» Activity: Please copy the records word for word, beginning at their start and stopping after the line that contains "info@stealthvision.com". Leave the pictures out of your answer.

» Records for this exercise:
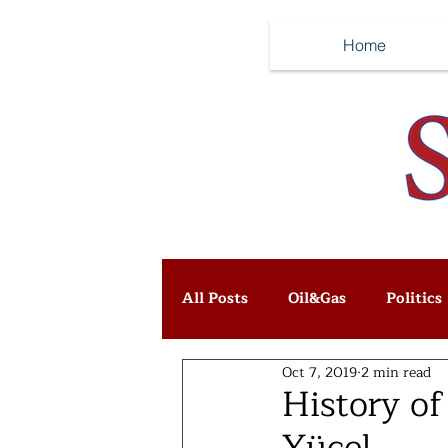
Home
All Posts
Oil&Gas
Politics
Oct 7, 2019
2 min read
History of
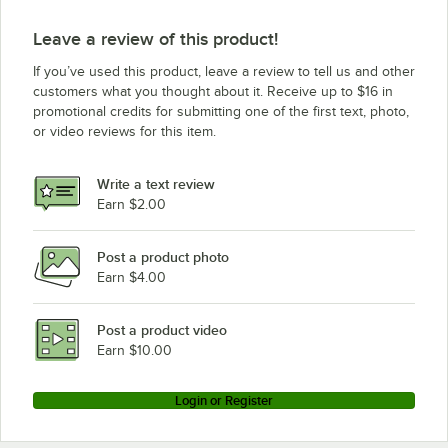
Leave a review of this product!
If you’ve used this product, leave a review to tell us and other
customers what you thought about it. Receive up to $16 in
promotional credits for submitting one of the first text, photo,
or video reviews for this item.
Write a text review
Earn $2.00
Post a product photo
Earn $4.00
Post a product video
Earn $10.00
Login or Register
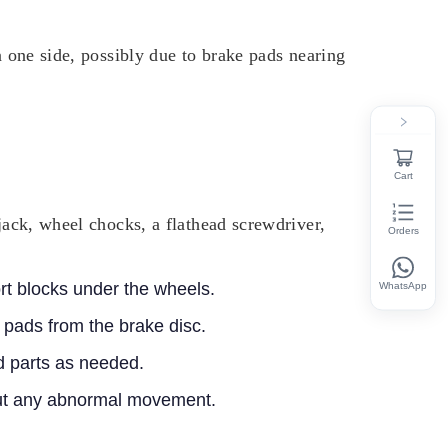
n one side, possibly due to brake pads nearing
Cart
jack, wheel chocks, a flathead screwdriver,
Orders
ort blocks under the wheels.
WhatsApp
 pads from the brake disc.
 parts as needed.
hout any abnormal movement.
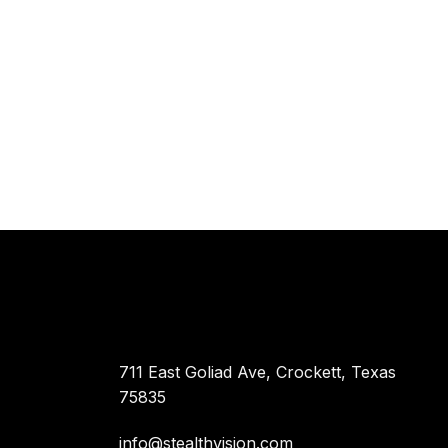
711 East Goliad Ave, Crockett, Texas
75835
info@stealthvision.com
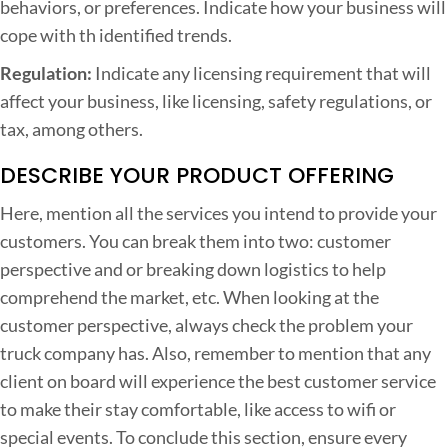
behaviors, or preferences. Indicate how your business will
cope with th identified trends.
Regulation:
Indicate any licensing requirement that will
affect your business, like licensing, safety regulations, or
tax, among others.
DESCRIBE YOUR PRODUCT OFFERING
Here, mention all the services you intend to provide your
customers. You can break them into two: customer
perspective and or breaking down logistics to help
comprehend the market, etc. When looking at the
customer perspective, always check the problem your
truck company has. Also, remember to mention that any
client on board will experience the best customer service
to make their stay comfortable, like access to wifi or
special events. To conclude this section, ensure every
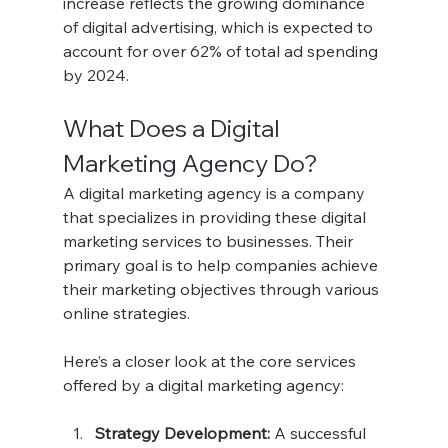
increase reflects the growing dominance 
of digital advertising, which is expected to 
account for over 62% of total ad spending 
by 2024.
What Does a Digital 
Marketing Agency Do?
A digital marketing agency is a company 
that specializes in providing these digital 
marketing services to businesses. Their 
primary goal is to help companies achieve 
their marketing objectives through various 
online strategies.
Here’s a closer look at the core services 
offered by a digital marketing agency:
Strategy Development:
 A successful 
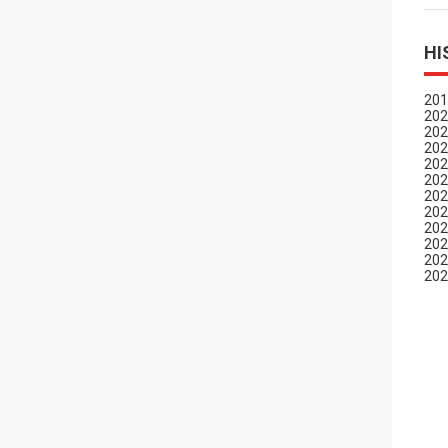
HI
201
202
202
202
202
202
202
202
202
202
202
202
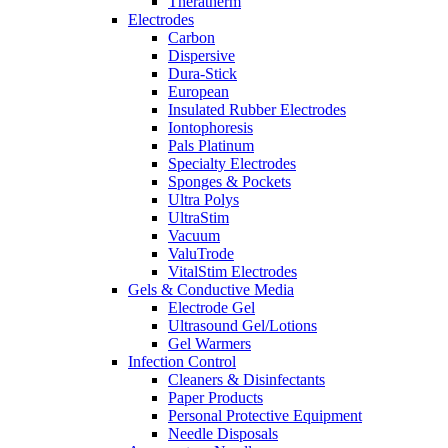
Theratherm
Electrodes
Carbon
Dispersive
Dura-Stick
European
Insulated Rubber Electrodes
Iontophoresis
Pals Platinum
Specialty Electrodes
Sponges & Pockets
Ultra Polys
UltraStim
Vacuum
ValuTrode
VitalStim Electrodes
Gels & Conductive Media
Electrode Gel
Ultrasound Gel/Lotions
Gel Warmers
Infection Control
Cleaners & Disinfectants
Paper Products
Personal Protective Equipment
Needle Disposals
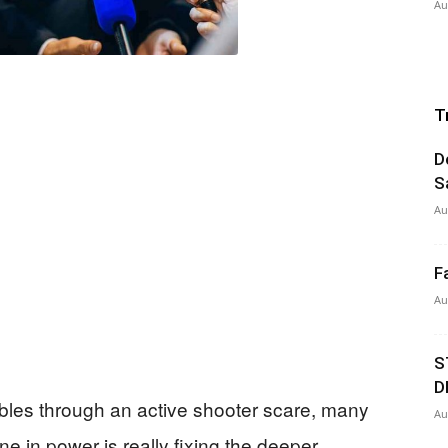
Au
T
D
S
Au
F
Au
S
D
les through an active shooter scare, many
Au
 in power is really fixing the deeper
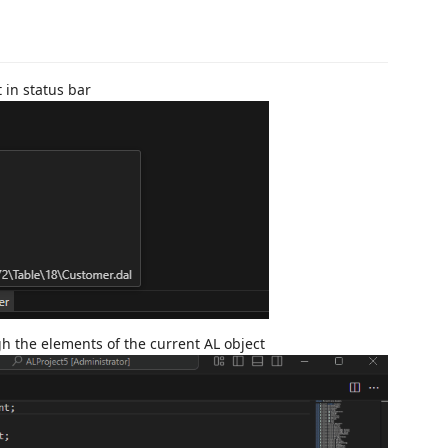
t in status bar
gh the elements of the current AL object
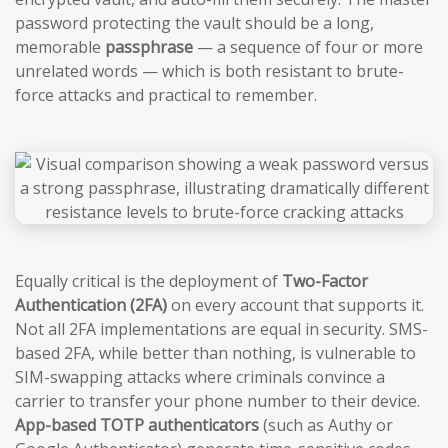
password protecting the vault should be a long,
memorable
passphrase
— a sequence of four or more
unrelated words — which is both resistant to brute-
force attacks and practical to remember.
Equally critical is the deployment of
Two-Factor
Authentication (2FA)
on every account that supports it.
Not all 2FA implementations are equal in security. SMS-
based 2FA, while better than nothing, is vulnerable to
SIM-swapping attacks where criminals convince a
carrier to transfer your phone number to their device.
App-based TOTP authenticators
(such as Authy or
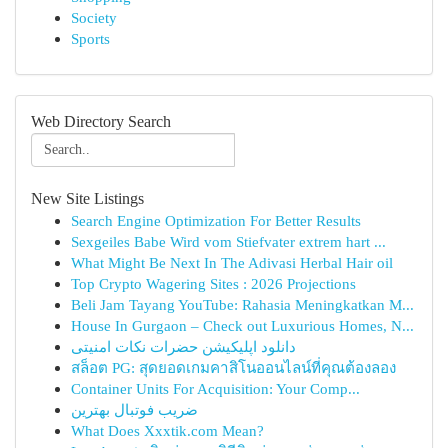
Society
Sports
Web Directory Search
New Site Listings
Search Engine Optimization For Better Results
Sexgeiles Babe Wird vom Stiefvater extrem hart ...
What Might Be Next In The Adivasi Herbal Hair oil
Top Crypto Wagering Sites : 2026 Projections
Beli Jam Tayang YouTube: Rahasia Meningkatkan M...
House In Gurgaon – Check out Luxurious Homes, N...
دانلود اپلیکیشن حضرات نکات امنیتی
สล็อต PG: สุดยอดเกมคาสิโนออนไลน์ที่คุณต้องลอง
Container Units For Acquisition: Your Comp...
ضریب فوتبال بهترین
What Does Xxxtik.com Mean?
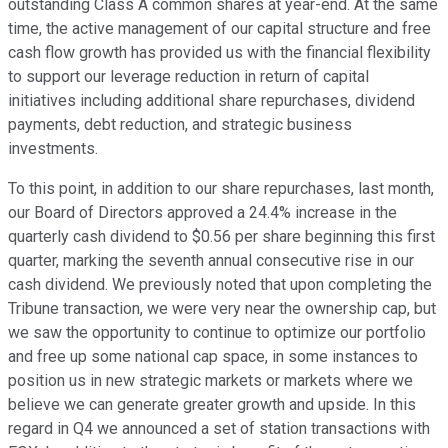
outstanding Class A common shares at year-end. At the same
time, the active management of our capital structure and free
cash flow growth has provided us with the financial flexibility
to support our leverage reduction in return of capital
initiatives including additional share repurchases, dividend
payments, debt reduction, and strategic business
investments.
To this point, in addition to our share repurchases, last month,
our Board of Directors approved a 24.4% increase in the
quarterly cash dividend to $0.56 per share beginning this first
quarter, marking the seventh annual consecutive rise in our
cash dividend. We previously noted that upon completing the
Tribune transaction, we were very near the ownership cap, but
we saw the opportunity to continue to optimize our portfolio
and free up some national cap space, in some instances to
position us in new strategic markets or markets where we
believe we can generate greater growth and upside. In this
regard in Q4 we announced a set of station transactions with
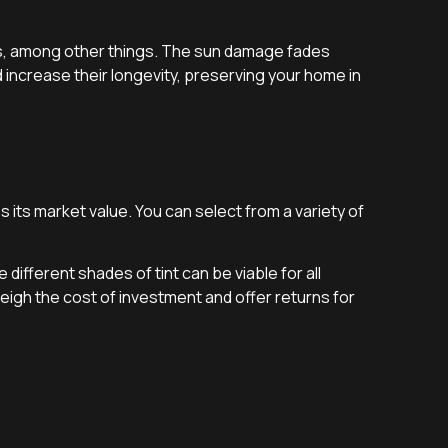
nts, among other things. The sun damage fades
increase their longevity, preserving your home in
 its market value. You can select from a variety of
ifferent shades of tint can be viable for all
igh the cost of investment and offer returns for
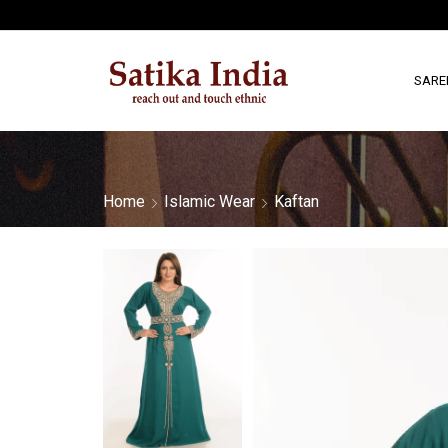
SARE
Home
Islamic Wear
Kaftan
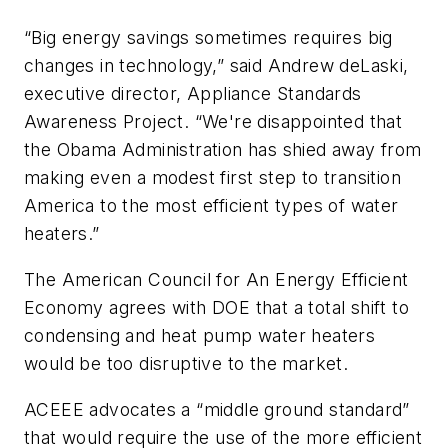
“Big energy savings sometimes requires big
changes in technology,” said Andrew deLaski,
executive director, Appliance Standards
Awareness Project. “We're disappointed that
the Obama Administration has shied away from
making even a modest first step to transition
America to the most efficient types of water
heaters.”
The American Council for An Energy Efficient
Economy agrees with DOE that a total shift to
condensing and heat pump water heaters
would be too disruptive to the market.
ACEEE advocates a “middle ground standard”
that would require the use of the more efficient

» Written reply:
Home
All Posts
Oil&Gas
Politics
Oct 7, 2019
2 min read
History of
Leave a review of this product!
If you’ve used this product, leave a review to tell us and other
customers what you thought about it. Receive up to $16 in
promotional credits for submitting one of the first text, photo,
or video reviews for this item.
Write a text review
Earn $2.00
Post a product photo
Earn $4.00
Post a product video
Earn $10.00
Login or Register
n one side, possibly due to brake pads nearing
Cart
jack, wheel chocks, a flathead screwdriver,
Orders
ort blocks under the wheels.
WhatsApp
 pads from the brake disc.
 parts as needed.
hout any abnormal movement.
711 East Goliad Ave, Crockett, Texas
75835
info@stealthvision.com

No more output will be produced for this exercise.